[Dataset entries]
-*-*-
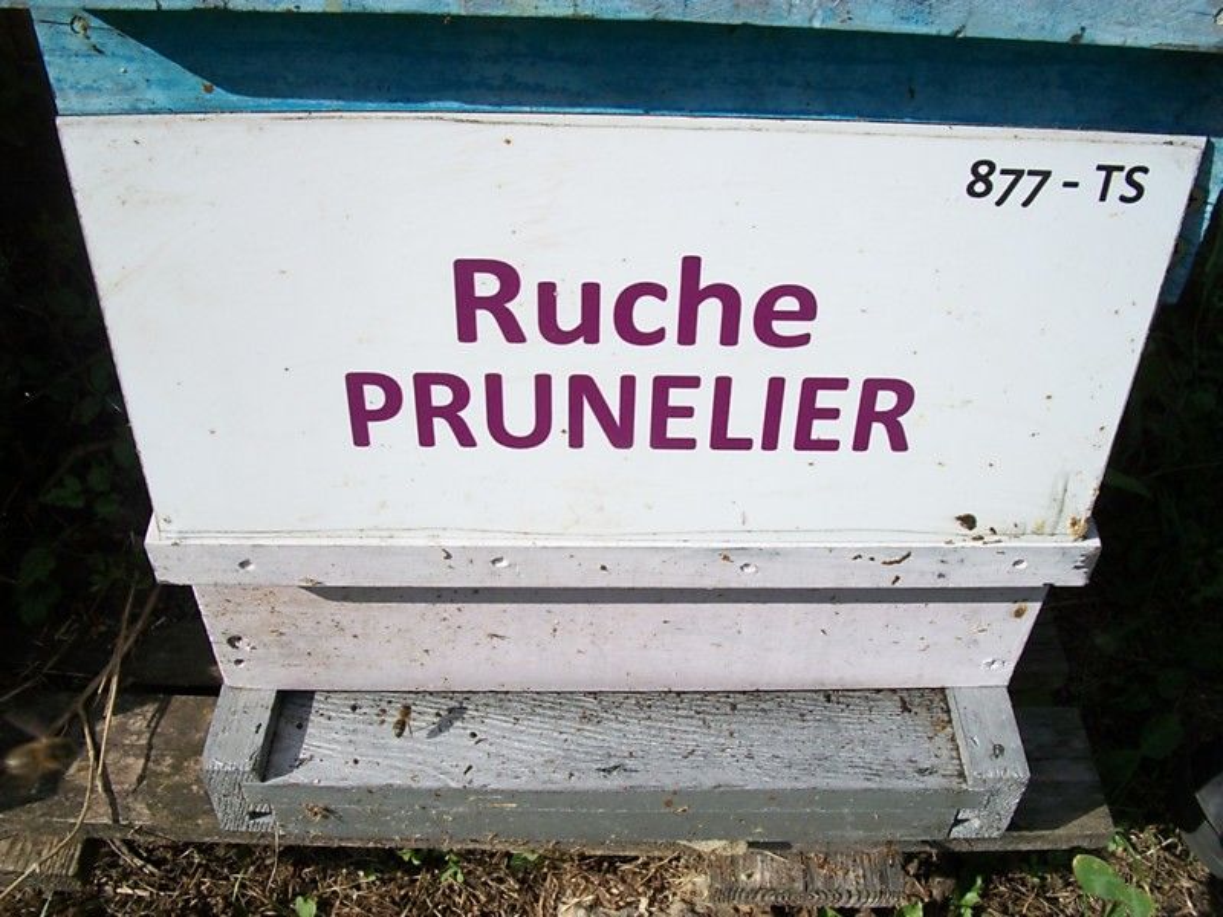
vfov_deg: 44.2
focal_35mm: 32
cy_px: 458
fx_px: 1131
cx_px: 612
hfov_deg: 56.8
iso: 80
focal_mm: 5.7
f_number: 5.5
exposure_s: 1/500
-*-*-
Exclude the images and copy every record above exactly.

(Response to this exercise)
vfov_deg: 44.2
focal_35mm: 32
cy_px: 458
fx_px: 1131
cx_px: 612
hfov_deg: 56.8
iso: 80
focal_mm: 5.7
f_number: 5.5
exposure_s: 1/500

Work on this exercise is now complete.